For Immediate Release, June 7, 2018
Contact: Emily Jeffers, (510) 844-7109, ejeffers@biologicaldiversity.org
Lawsuits Launched to Prevent L.A. Plastic Makers From Polluting Waterways
LOS ANGELES— The Center for Biological Diversity today filed notices of intent to sue three plastics manufacturers in the Los Angeles region for polluting waterways in violation of the Clean Water Act.
Monitoring records indicate that discharges from the plastic facilities’ storm water runoff are exceeding pollution limits. Today’s notices state that the companies also have inadequate management plans and pollution control technologies to prevent water pollution, including measures that could prevent plastic pellet pollution.

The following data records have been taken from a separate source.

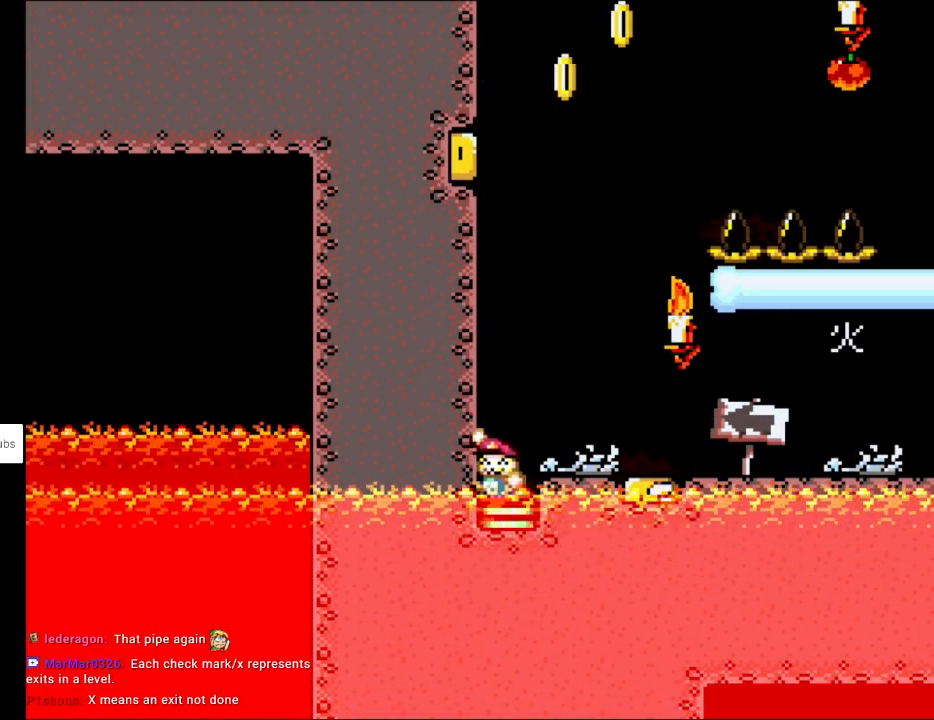
{"buttons": ["B", "Y"], "events": [[67, "DPAD_RIGHT", "down"], [383, "DPAD_RIGHT", "up"]]}
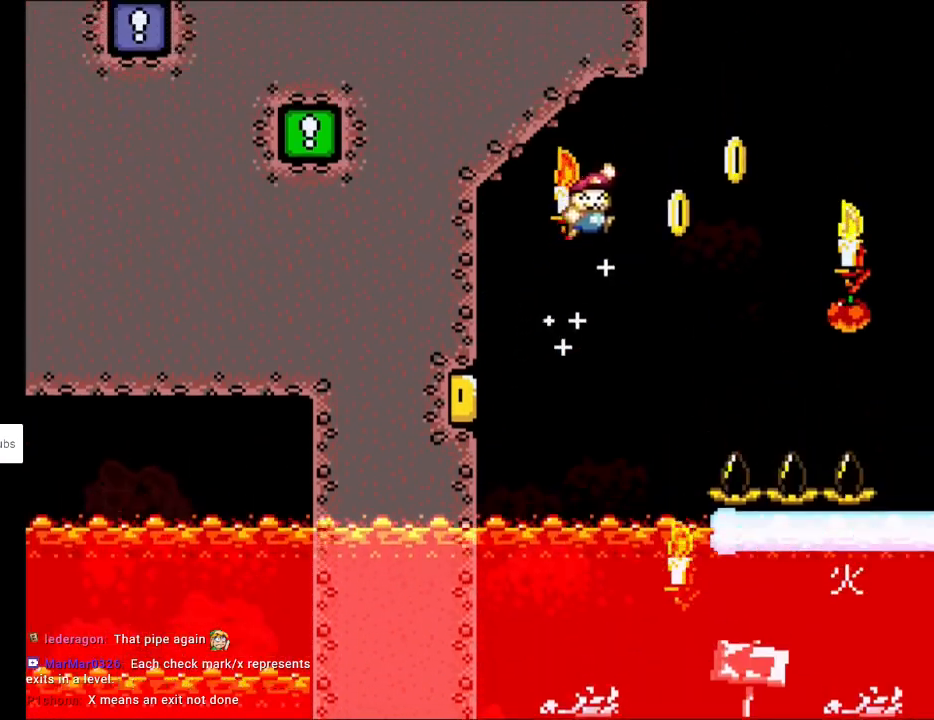
{"buttons": ["A", "B", "X", "Y", "DPAD_RIGHT"], "events": [[67, "DPAD_RIGHT", "down"], [433, "A", "down"], [433, "X", "down"]]}
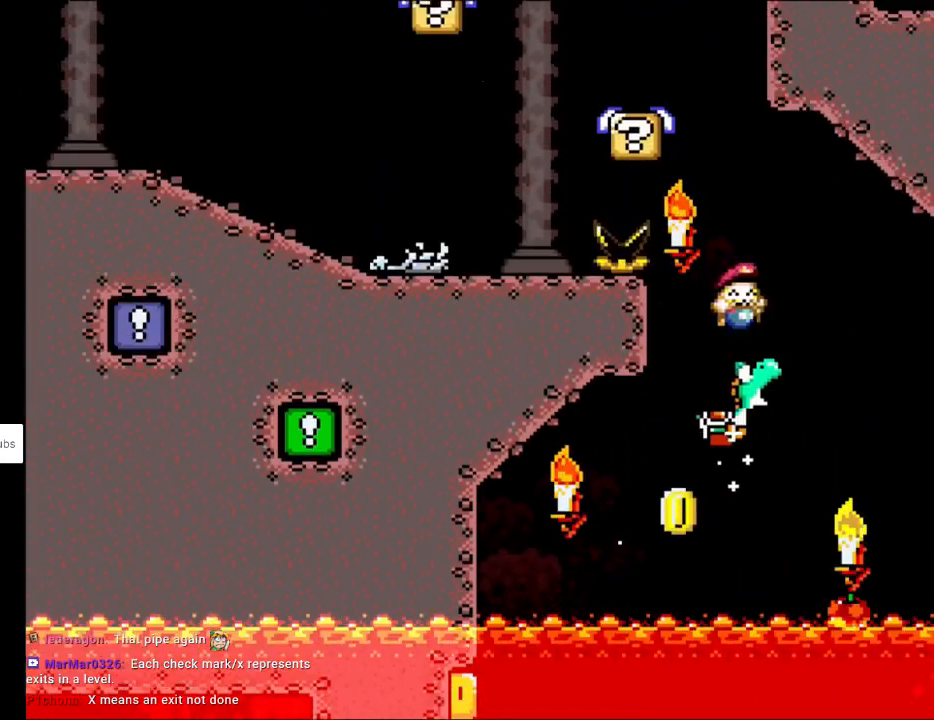
{"buttons": ["B", "Y", "DPAD_LEFT"], "events": [[17, "DPAD_RIGHT", "up"], [17, "DPAD_UP", "down"], [50, "DPAD_LEFT", "down"], [50, "DPAD_UP", "up"], [500, "A", "up"], [500, "X", "up"]]}
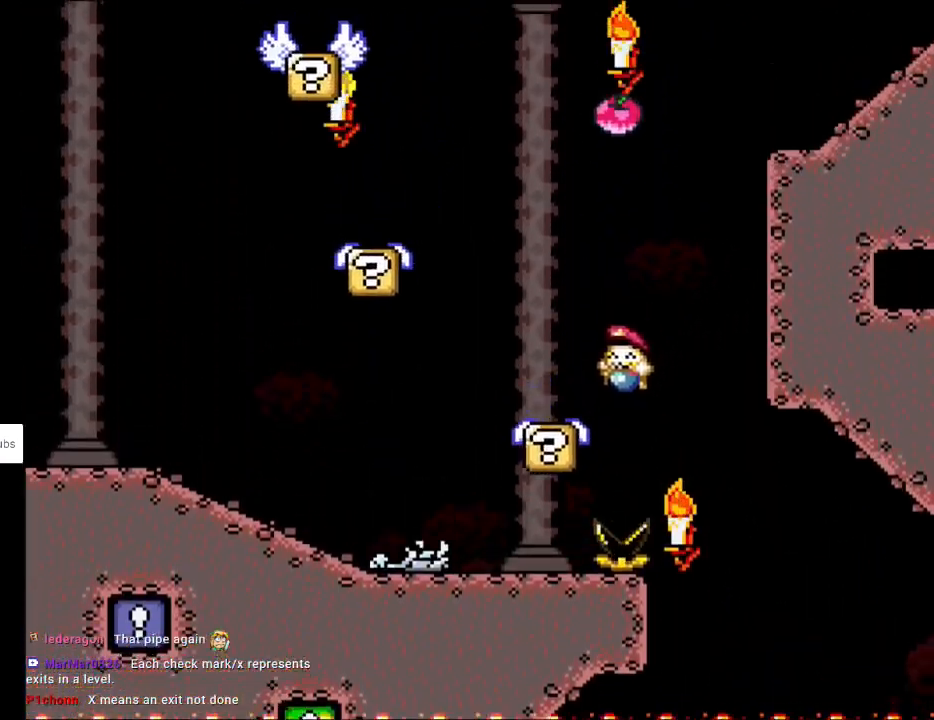
{"buttons": ["Y", "DPAD_LEFT"], "events": [[33, "B", "up"], [167, "B", "down"], [400, "B", "up"]]}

“Plastics increasingly litter our oceans and coastlines, harming wildlife. There’s a plastic pollution crisis, and it needs to be stopped at the source,” said Emily Jeffers, a staff attorney with the Center. “We intend to hold these companies accountable and prevent plastic from polluting the Los Angeles River, the Dominguez Channel and the Pacific Ocean.”
The three companies — Pelican Products Inc., Rehrig Pacific Company, and Barnes Plastic Inc. — all use plastic to make products such as flashlights, cell phone covers, crates and coolers. Storm water and other discharge from the facilities enters the Los Angeles River (Rehrig) and Dominguez Channel (Pelican and Barnes) and then flows to sea.
A 2011 study reported 30 metric tons of plastic pollution in the Los Angeles basin waterways over 72 hours, and it noted that plastic pellets are the most abundant debris impacting the region’s beaches. Plastic pollution is so pervasive that it is expected to outweigh all the fish in the sea by 2050.
EPA and the California State Water Board have cited concerns about the environmental impacts of fugitive plastic pellets in storm water. Little bits of plastic get mistaken for food and eaten by fish, sea turtles, birds and other wildlife. These animals often choke on the items, or experience feelings of fullness and then starve to death.
Plastic also attracts and absorbs toxic chemicals from the marine environment, increasing the hazards to any animal that eats them, including those higher on the food chain, including humans. Other animals become entangled in plastic garbage and drown.
Marine plastic pollution has affected at least 267 species, including 86 percent of sea turtle species and 43 percent of marine mammal species. Increasingly, there are reports of dead whales found with bellies full of plastic.
The Center for Biological Diversity is a national, nonprofit conservation organization with more than 1.1 million members and online activists dedicated to the protection of endangered species and wild places.